#### What you have to do:
Everything in the listing below from the line containing "A messaging system is" through the line containing "can be useful." must be repeated exactly; the remaining lines are not wanted.

****************************************

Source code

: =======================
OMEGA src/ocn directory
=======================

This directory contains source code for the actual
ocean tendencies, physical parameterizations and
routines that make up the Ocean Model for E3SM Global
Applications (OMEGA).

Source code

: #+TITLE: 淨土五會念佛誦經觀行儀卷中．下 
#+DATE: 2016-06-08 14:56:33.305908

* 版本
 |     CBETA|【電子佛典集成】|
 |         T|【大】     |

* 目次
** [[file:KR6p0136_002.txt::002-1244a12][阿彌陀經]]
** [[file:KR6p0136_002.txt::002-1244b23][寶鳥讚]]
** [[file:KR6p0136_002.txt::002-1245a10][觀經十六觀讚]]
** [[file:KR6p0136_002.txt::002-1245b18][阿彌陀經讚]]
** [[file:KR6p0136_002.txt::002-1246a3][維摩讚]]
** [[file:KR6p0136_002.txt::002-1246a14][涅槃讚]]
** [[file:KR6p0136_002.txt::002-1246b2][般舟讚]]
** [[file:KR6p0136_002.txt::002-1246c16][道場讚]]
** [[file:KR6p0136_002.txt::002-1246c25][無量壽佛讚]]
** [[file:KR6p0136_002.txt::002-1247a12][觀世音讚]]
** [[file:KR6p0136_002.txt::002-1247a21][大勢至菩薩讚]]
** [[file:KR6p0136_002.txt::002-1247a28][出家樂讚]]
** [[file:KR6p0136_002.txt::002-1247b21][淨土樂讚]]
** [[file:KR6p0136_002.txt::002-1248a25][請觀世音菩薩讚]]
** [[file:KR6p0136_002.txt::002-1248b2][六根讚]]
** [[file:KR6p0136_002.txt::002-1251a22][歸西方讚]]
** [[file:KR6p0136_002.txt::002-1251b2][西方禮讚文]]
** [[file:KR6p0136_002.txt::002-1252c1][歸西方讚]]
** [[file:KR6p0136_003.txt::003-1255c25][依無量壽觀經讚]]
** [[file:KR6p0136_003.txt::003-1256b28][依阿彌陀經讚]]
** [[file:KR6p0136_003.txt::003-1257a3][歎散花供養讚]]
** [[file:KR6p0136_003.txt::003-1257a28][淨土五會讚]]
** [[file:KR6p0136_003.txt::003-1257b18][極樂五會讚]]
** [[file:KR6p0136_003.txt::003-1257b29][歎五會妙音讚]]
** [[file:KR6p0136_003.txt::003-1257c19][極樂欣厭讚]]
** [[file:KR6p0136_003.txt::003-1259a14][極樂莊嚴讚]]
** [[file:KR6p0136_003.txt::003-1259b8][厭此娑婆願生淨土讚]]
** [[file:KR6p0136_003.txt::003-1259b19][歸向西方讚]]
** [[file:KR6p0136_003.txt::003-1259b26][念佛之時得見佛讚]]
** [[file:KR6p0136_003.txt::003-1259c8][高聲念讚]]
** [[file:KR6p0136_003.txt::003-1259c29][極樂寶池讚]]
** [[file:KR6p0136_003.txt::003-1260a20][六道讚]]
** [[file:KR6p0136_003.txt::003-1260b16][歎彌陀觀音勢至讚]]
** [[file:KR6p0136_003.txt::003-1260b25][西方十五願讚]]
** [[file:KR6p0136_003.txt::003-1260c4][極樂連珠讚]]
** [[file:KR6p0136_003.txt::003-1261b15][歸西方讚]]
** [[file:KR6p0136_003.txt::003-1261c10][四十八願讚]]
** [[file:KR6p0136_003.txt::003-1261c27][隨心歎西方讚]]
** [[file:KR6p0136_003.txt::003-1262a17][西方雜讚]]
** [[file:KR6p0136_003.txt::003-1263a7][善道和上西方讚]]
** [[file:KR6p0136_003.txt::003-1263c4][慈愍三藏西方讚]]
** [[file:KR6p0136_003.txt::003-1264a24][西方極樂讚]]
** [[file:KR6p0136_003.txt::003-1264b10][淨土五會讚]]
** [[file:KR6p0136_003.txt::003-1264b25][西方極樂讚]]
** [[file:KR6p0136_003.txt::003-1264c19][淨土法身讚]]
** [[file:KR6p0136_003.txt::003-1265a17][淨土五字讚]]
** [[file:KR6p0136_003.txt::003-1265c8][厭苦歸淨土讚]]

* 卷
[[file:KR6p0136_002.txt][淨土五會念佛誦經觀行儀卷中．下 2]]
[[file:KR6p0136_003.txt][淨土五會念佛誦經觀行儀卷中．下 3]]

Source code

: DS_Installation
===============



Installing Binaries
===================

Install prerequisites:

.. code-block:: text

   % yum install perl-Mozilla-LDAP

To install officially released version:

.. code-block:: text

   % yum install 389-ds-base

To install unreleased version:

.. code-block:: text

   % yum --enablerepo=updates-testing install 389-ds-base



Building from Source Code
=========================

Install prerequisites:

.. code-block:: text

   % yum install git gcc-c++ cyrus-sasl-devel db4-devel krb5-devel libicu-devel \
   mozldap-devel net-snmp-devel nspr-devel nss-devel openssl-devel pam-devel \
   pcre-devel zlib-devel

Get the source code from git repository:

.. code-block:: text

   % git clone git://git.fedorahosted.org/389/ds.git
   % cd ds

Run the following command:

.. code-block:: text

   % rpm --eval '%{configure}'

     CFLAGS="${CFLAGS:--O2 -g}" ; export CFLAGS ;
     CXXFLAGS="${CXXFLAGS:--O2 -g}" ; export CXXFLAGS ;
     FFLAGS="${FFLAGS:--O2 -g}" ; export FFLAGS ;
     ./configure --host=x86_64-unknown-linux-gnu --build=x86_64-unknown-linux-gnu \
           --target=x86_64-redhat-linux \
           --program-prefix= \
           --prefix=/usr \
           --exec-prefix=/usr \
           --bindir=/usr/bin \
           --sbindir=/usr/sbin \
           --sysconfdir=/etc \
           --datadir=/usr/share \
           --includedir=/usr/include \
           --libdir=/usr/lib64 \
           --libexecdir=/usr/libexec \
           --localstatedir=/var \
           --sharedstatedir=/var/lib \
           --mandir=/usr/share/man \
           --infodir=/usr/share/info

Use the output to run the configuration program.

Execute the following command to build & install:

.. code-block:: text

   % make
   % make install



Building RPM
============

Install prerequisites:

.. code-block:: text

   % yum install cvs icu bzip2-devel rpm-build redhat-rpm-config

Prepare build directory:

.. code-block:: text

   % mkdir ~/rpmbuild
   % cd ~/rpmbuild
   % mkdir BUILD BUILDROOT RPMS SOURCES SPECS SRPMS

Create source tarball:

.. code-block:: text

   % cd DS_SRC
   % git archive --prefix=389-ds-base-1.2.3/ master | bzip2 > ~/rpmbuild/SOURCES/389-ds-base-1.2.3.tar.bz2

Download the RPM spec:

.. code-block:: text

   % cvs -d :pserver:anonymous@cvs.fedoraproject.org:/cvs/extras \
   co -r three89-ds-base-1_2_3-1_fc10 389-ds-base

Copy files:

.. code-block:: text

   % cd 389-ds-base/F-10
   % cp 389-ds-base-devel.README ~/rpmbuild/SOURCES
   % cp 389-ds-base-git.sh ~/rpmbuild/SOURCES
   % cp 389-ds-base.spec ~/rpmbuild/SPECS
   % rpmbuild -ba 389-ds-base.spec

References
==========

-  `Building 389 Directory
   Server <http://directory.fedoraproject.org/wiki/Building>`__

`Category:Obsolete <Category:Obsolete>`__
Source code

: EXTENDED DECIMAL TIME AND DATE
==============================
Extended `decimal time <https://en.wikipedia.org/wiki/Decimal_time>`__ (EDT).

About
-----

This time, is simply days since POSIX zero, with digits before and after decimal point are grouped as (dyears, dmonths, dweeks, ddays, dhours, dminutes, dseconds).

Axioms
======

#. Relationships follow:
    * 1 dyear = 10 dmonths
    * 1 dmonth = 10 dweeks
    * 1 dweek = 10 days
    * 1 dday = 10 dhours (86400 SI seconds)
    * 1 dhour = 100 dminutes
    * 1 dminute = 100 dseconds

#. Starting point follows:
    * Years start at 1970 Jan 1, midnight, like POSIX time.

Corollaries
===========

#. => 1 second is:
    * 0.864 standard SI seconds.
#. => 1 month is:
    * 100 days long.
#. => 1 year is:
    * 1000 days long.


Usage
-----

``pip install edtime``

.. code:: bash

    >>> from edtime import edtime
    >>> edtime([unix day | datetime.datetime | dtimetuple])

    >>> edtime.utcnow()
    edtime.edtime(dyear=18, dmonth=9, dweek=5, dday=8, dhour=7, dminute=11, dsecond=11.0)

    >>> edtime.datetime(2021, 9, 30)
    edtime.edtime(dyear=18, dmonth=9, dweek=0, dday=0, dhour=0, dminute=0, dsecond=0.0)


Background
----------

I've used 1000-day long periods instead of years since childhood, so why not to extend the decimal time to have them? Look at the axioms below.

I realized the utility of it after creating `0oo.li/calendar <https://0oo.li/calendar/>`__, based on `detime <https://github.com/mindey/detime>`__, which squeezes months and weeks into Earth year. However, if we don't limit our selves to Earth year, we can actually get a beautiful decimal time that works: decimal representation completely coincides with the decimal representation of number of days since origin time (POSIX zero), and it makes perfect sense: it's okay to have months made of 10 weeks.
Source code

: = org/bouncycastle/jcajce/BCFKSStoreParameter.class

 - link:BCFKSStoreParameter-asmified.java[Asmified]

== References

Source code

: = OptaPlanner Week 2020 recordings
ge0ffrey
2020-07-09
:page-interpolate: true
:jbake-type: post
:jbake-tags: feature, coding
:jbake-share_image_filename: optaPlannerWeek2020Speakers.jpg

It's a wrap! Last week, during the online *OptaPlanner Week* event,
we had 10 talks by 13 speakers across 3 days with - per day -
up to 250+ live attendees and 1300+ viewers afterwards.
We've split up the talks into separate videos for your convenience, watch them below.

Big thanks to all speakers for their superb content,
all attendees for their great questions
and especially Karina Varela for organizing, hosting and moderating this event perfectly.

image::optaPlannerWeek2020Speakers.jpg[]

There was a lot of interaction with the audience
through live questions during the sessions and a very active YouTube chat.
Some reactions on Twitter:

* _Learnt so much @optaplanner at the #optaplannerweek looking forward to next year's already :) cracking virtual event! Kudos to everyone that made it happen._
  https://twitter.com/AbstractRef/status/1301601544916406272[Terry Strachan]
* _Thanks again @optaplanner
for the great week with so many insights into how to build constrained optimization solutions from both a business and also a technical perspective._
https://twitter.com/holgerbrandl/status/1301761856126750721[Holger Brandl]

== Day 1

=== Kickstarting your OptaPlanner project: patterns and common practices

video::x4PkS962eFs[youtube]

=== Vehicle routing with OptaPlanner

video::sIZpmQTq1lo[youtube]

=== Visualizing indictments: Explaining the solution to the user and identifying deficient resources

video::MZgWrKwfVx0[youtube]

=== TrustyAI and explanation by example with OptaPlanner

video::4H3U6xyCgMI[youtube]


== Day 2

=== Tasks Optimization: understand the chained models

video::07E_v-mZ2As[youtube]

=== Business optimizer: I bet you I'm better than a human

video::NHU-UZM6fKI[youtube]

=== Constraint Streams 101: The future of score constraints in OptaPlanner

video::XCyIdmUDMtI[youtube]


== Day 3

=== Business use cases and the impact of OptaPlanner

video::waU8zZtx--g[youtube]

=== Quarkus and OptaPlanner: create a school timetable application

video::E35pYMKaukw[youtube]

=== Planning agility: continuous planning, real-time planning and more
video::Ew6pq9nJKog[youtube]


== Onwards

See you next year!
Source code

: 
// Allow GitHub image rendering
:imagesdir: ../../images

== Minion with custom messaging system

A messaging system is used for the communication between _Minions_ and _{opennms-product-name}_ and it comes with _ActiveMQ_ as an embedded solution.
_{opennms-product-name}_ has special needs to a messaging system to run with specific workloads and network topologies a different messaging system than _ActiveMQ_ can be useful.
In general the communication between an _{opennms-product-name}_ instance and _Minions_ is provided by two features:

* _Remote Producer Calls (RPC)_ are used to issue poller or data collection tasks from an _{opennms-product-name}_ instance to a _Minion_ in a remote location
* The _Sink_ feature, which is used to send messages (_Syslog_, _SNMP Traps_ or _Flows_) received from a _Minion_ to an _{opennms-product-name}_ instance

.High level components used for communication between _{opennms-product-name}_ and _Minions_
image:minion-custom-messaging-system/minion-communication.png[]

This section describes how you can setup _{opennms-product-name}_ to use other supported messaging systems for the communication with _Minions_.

****************************************

#### Reply to the task:
A messaging system is used for the communication between _Minions_ and _{opennms-product-name}_ and it comes with _ActiveMQ_ as an embedded solution.
_{opennms-product-name}_ has special needs to a messaging system to run with specific workloads and network topologies a different messaging system than _ActiveMQ_ can be useful.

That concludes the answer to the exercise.